U.S. healthcare has much to be proud of: we justifiably tout our breakthrough meds and devices, Star Ratings, Top 100 lists and modern buildings. We remind legislators we’re the biggest private sector employer in the U.S. economy and, at every opportunity, our economic impact on communities. And, in every sector of our $5.6 trillion industry, we’re now talking about affordability (without defining it).

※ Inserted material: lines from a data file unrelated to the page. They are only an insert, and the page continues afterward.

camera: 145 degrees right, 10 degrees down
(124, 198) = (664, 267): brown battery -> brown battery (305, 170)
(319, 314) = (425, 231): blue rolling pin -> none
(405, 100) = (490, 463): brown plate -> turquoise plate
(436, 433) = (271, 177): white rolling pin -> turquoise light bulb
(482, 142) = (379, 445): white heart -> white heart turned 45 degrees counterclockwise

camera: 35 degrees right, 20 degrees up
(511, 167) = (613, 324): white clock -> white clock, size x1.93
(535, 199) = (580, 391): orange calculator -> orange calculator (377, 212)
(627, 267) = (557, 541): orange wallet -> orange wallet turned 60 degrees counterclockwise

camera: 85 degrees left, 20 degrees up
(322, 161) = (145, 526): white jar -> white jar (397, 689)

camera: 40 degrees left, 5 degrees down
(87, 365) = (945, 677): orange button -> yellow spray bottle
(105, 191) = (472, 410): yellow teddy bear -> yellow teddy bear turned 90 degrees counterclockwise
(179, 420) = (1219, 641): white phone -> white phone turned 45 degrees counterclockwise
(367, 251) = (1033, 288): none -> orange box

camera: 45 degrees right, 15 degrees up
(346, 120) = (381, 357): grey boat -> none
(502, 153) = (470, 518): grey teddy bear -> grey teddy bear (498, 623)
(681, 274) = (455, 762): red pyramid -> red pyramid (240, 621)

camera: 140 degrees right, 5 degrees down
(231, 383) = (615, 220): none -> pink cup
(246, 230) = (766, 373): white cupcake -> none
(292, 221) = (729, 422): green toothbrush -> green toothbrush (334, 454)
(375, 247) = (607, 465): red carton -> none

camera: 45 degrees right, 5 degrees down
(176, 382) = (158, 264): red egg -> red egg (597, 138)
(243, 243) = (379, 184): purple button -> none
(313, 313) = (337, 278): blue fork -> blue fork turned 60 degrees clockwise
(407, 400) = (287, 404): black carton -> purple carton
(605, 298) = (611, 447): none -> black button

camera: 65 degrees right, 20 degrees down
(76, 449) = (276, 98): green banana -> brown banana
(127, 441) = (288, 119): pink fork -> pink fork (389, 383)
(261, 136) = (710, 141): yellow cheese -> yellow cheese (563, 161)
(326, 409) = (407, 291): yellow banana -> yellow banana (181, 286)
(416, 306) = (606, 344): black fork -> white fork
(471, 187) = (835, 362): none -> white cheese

In April, I met with several health system Boards, limited partners in 2 healthcare investment funds and health officials in 3 states. The sentiments are the same: they’re concerned about the future and preparing for the worst. They’re asking their leaders and corporate strategists to do the impossible—avert the storm, at least for a little while. They’re confident public funds for healthcare are already stretched with no relief in sight. And they’re attempting contingency planning knowing their efforts might be moot given political volatility in DC and states.

Understandably, the appetite for risk taking in organizations and government agencies like these is relatively low. It’s safer to consolidate horizontally than vertically, cut costs, change incentives, modify reg’s slightly than attempt “newer, better, cheaper” solutions to well-known problems. Old playbooks are dependable. And, for healthcare’s operators, radical incrementalism disguised as transformation has served its interests well for 50 years as spending grew from 9% of the GDP in 1980 to 18% today. Bigger players in each sector have done well and pay their executives to keep it that way while the smaller players are collapsing.

Transformation of the system, and a clear destiny for its future are secondary to self-preservation in US healthcare today. Our investors and lenders expect it, Board compensation committees reward it, and our workforce depends on it.

Thus, until and unless elected officials, large (non-healthcare) employers and concerned community leaders act, it will not happen. And if neglected, the entire system will collapse in the next 10 years.

It’s a possibility few Boards of healthcare organizations seriously consider but growing numbers of concerned citizens fear. Like Spirit Airlines passengers and its 17,000 employees are experiencing, they’re SOL.

Paul

PS: I am in Alaska this week with the Southcentral Foundation, the Alaska Native-owned 501(c)(3) nonprofit that provides comprehensive outpatient and inpatient services to more than 70,000 Alaska Native and American Indian peoples living in the Indian Health Service’s Anchorage Service Unit. Two features of how SCF operates impress me: its purposeful blending of physical, mental, emotional and spiritual wellness in care management, and its Nuka System of Care ownership model in which individuals are customer owners, not patients. There are lessons to be learned from both.